English: Mary of The Divine Heart.
Deutsch: Schwester Maria Droste zu Vischering.
Español: Beata María del Divino Corazón.
Portrait of Blessed Sister Mary of The Divine Heart, 
Mother Superior, The Good Shepherd Convent,
Date: Circa 1890.
Author: Unknown.
(Wikimedia Commons)

Blessed Mary of The Divine Heart (1863 - 1899).

Born Maria Droste zu Vischering, she was a German Roman Catholic Nun, who was best known for influencing Pope Leo XIII’s Consecration of the World to The Sacred Heart of Jesus.

Pope Leo XIII called this Consecration “the greatest act of my Pontificate”.


These three Mysteries, which manifest to us The Divine Charity in a more special way, sum up the spirit of the Feast of The Sacred Heart. It is “His love which forced Him to put on a mortal body” (Hymn at Matins).

It is His love which willed that The Sacred Heart should be pierced on The Cross (Gospel and Communion), in order that, from the wound, should flow a spring (Preface) we might draw from, joyfully (Versicle at Second Vespers), Whose Water cleanses us from our sins in Baptism and Whose Blood nourishes our Souls in The Eucharist.

And, as The Eucharist is the continuation of The Incarnation and The Sacrifice of Calvary, Jesus asked that the Feast should be placed immediately after the Octave of Corpus Christi.

As these manifestations of Christ’s Love only show the more the ingratitude of men, who only answer by coldness and indifference (Offertory), this Solemnity has a character of reparation (Collect) demanded of us by the Wounded Heart of Jesus and by His Immolation in the Crib, on The Cross and on the Altar.

Let us learn from the Heart of Jesus, Whose gentle and humble Love turns no-one away, and in it we shall find rest for our Souls (Alleluia).
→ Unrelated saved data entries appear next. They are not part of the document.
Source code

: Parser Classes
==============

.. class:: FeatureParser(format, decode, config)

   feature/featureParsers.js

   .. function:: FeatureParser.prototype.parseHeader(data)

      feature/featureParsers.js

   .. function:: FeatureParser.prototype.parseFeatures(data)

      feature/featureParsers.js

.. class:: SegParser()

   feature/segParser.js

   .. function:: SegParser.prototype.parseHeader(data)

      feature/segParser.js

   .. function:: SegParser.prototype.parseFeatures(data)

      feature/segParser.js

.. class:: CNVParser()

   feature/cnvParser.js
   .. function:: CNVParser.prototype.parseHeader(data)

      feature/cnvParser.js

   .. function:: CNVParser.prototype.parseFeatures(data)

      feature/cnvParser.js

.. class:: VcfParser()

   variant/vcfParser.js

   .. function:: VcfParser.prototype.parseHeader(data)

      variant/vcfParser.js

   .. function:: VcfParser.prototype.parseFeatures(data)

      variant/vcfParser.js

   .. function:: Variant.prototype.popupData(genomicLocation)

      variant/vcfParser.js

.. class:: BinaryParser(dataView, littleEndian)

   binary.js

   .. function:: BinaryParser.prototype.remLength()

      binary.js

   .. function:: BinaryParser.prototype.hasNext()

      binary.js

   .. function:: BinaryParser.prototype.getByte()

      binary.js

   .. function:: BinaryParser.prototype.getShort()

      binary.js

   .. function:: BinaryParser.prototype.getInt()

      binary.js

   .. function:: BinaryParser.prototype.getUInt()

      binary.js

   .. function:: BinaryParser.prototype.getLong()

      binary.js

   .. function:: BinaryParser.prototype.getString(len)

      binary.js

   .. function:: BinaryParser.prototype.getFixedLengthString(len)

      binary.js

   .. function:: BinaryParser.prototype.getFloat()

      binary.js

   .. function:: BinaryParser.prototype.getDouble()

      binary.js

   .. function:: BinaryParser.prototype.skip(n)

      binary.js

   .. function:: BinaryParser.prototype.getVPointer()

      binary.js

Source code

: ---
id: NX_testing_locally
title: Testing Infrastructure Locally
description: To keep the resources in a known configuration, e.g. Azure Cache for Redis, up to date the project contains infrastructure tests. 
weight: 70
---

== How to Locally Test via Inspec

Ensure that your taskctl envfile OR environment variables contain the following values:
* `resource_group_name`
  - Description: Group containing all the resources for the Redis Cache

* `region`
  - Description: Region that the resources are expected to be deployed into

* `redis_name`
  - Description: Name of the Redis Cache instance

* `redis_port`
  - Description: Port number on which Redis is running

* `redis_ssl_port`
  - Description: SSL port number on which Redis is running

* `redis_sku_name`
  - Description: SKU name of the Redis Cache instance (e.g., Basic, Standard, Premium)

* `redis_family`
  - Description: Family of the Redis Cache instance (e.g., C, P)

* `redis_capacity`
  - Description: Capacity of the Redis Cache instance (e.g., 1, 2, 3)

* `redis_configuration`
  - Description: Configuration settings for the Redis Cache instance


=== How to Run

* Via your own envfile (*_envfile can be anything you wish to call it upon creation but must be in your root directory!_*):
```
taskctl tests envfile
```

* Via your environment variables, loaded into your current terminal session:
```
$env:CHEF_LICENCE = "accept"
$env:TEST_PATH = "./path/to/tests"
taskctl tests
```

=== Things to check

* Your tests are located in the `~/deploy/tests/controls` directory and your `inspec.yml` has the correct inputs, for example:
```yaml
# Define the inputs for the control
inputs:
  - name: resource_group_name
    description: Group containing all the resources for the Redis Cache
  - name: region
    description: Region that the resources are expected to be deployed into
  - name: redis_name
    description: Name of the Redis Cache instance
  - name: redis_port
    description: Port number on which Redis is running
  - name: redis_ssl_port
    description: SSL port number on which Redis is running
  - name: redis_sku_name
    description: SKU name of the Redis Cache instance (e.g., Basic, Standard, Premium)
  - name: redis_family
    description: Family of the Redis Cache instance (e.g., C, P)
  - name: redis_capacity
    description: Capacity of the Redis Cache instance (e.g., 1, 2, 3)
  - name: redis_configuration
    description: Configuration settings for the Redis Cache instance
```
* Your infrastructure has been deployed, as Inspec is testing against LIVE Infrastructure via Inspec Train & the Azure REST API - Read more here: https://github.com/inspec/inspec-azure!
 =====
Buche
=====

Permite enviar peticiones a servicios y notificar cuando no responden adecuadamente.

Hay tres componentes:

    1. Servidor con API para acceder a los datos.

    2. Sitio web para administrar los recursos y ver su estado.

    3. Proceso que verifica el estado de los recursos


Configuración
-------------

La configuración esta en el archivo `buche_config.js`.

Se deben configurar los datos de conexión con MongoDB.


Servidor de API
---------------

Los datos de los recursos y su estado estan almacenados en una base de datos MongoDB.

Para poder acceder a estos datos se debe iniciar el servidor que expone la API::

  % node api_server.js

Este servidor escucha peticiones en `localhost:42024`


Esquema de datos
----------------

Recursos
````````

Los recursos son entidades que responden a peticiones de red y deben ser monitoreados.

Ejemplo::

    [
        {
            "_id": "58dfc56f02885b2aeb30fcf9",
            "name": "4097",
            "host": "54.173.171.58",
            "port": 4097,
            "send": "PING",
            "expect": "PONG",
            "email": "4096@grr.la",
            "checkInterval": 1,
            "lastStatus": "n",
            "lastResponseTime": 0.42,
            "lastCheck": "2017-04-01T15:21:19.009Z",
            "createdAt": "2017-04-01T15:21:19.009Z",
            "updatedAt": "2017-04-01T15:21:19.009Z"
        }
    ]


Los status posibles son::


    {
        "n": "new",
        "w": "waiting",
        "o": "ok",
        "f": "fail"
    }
The King Of Love Made Himself 
The Victim of His Own Sacrifice.

The Sacred Heart of Jesus is arrayed in 
Sacerdotal Vestments because, in The Mystery of The Incarnation, He was anointed Priest by the anointing of The Divinity, Itself. He is, therefore, The Pontiff, The Mediator, between God and man, The King of All Hearts. 

Of this, the Centurion bears witness, who exclaims: "He is really The Son of God." The Sacred Heart of Jesus is represented on His Cross, for it is out of love for us that He made Himself The Victim of His Sacrifice.

He is, thereby, our Deliverer, our King of Love by right of conquest. Of this, Mary Magdalen and Longinus bear witness, holding in their hands The Nails, which attached Christ to The Cross, The Chalice of The Blood, which He shed, and The Spear, with which His Heart was pierced.

Therefore, raised as on a Throne, covered with The Purple of His Blood, He is Crowned as Pontiff, as well as Victim, with a Diadem of The Royalty of Love, by which He reigns over all men and He holds out His Arms to draw them to Him, and to offer them to God in union with His Sacrifice.